What you need to do:
Only a number is expected here: the count of lines in this data where "font" occurs.

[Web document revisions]
§ §

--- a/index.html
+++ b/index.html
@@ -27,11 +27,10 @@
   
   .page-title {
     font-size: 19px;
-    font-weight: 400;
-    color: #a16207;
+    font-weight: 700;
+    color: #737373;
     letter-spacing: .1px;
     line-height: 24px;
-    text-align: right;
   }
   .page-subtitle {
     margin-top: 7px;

§ §

Response area:
3